Еще через пару дней Сокольников уже выяснил, что товар они завозят на рынок по утрам и главная трудность в разоблачении спекулянтов заключается в том, что обязанности они между собой предусмотрительно делили. Если двое только скупали, то третий исключительно продавал. Доказать таким образом связь «скупки» и «перепродажи с целью наживы» становилось весьма затруднительно, на что спекулянты и рассчитывали.
Торговал обычно Рачик.
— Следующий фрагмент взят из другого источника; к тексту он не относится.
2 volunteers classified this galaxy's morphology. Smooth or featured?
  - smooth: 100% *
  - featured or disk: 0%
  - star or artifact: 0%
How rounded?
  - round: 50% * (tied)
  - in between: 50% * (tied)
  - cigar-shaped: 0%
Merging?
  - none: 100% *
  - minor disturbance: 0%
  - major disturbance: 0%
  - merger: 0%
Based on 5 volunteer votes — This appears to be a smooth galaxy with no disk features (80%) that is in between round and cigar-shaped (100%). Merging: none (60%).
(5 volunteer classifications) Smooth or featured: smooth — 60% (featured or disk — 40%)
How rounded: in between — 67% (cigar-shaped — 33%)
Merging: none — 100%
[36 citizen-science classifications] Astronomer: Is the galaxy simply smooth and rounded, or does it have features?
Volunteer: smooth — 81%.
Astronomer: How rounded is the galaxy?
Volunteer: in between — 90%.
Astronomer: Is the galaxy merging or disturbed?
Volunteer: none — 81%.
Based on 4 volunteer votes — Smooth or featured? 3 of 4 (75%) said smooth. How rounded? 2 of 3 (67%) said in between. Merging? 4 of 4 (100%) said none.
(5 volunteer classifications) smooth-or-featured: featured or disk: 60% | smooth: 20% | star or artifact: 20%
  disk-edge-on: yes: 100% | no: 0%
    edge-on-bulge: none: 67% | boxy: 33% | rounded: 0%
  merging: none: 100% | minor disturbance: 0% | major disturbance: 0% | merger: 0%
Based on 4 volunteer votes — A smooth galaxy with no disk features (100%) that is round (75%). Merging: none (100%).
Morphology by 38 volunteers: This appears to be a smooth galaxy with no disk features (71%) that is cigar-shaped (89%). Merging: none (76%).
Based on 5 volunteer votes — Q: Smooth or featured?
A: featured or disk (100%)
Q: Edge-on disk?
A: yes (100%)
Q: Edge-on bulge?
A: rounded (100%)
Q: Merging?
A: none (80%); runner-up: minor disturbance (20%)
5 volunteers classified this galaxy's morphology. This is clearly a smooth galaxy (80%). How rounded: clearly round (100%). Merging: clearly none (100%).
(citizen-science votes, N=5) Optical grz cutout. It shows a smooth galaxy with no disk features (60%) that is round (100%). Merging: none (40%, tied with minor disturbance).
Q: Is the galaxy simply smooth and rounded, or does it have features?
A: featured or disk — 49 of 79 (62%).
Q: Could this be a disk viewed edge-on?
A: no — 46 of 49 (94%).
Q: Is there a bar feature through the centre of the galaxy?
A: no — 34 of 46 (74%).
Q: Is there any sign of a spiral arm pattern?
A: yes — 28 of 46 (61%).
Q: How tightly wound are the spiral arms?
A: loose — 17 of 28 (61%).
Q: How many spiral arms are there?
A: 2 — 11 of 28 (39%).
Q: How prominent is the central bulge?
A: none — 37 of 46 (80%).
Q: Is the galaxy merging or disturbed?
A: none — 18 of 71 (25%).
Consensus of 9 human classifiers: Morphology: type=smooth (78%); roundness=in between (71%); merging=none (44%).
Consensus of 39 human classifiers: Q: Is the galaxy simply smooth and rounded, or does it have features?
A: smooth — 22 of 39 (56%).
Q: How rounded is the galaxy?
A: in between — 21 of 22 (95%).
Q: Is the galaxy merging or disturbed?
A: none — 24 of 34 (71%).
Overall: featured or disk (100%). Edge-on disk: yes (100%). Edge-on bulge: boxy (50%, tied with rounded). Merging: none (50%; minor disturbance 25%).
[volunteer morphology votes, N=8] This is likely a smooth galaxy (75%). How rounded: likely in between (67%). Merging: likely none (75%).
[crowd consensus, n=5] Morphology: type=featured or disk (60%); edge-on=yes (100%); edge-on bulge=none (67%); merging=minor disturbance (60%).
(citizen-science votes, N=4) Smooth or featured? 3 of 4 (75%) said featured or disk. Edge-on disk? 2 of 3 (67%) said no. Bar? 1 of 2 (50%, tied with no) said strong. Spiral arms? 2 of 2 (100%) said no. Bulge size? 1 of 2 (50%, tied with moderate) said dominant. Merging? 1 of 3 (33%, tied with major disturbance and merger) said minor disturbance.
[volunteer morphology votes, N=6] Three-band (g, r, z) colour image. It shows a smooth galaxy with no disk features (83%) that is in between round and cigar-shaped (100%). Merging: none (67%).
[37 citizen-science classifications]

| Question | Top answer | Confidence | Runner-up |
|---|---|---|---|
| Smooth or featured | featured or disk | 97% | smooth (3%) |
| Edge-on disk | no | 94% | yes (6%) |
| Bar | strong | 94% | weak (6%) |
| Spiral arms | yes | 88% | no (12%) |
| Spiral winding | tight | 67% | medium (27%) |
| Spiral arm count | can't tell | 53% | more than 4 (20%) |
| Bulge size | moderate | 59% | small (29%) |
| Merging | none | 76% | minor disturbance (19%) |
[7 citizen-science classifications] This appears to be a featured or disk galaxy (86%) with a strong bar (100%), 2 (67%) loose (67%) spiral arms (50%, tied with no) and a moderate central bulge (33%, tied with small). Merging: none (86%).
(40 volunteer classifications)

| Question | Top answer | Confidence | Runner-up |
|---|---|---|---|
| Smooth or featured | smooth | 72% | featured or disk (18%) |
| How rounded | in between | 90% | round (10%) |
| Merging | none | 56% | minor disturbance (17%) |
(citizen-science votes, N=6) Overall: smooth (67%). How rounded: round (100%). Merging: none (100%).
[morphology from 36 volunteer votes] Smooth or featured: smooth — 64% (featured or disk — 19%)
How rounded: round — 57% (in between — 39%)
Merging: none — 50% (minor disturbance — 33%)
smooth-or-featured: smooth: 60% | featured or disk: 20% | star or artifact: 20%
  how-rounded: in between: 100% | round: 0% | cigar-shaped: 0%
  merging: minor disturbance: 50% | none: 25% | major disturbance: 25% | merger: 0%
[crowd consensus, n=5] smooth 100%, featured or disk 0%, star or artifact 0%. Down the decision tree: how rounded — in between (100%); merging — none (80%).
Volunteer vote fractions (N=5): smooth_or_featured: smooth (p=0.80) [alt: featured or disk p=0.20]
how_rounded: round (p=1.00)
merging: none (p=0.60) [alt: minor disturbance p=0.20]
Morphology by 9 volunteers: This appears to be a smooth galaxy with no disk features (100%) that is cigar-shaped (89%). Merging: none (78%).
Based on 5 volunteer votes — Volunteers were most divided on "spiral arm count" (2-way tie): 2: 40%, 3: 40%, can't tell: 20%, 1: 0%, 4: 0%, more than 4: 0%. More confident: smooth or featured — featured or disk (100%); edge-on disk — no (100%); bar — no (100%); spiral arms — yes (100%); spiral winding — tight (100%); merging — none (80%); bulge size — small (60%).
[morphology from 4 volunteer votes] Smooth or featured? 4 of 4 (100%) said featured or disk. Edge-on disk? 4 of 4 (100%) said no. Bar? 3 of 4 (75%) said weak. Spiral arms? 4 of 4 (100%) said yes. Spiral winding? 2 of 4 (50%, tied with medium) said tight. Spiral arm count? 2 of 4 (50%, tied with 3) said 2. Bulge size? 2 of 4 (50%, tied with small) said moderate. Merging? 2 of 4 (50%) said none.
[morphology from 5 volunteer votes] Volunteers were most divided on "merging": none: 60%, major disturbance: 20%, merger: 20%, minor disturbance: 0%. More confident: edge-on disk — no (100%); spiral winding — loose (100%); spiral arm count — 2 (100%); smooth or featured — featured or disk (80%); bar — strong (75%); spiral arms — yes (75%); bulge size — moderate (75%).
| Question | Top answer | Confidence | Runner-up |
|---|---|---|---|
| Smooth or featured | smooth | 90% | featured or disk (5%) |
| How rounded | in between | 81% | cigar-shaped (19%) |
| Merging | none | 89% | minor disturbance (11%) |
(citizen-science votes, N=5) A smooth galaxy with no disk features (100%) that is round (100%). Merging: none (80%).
Часов в семь утра он занимал свое постоянное место на главной «площади» рынка. К этому времени за прилавком уже стоял десяток ящиков плодов и овощей, заботливо подготовленных его партнерами. Тофик и Али-баба к прилавку близко не подходили, весь день сидели в шашлычной напротив рынка и только изредка наведывались посмотреть издали, как идут дела. Часам к четырем товар расходился. Рачик присоединялся к своим компаньонам, и все вместе они отправлялись отдыхать.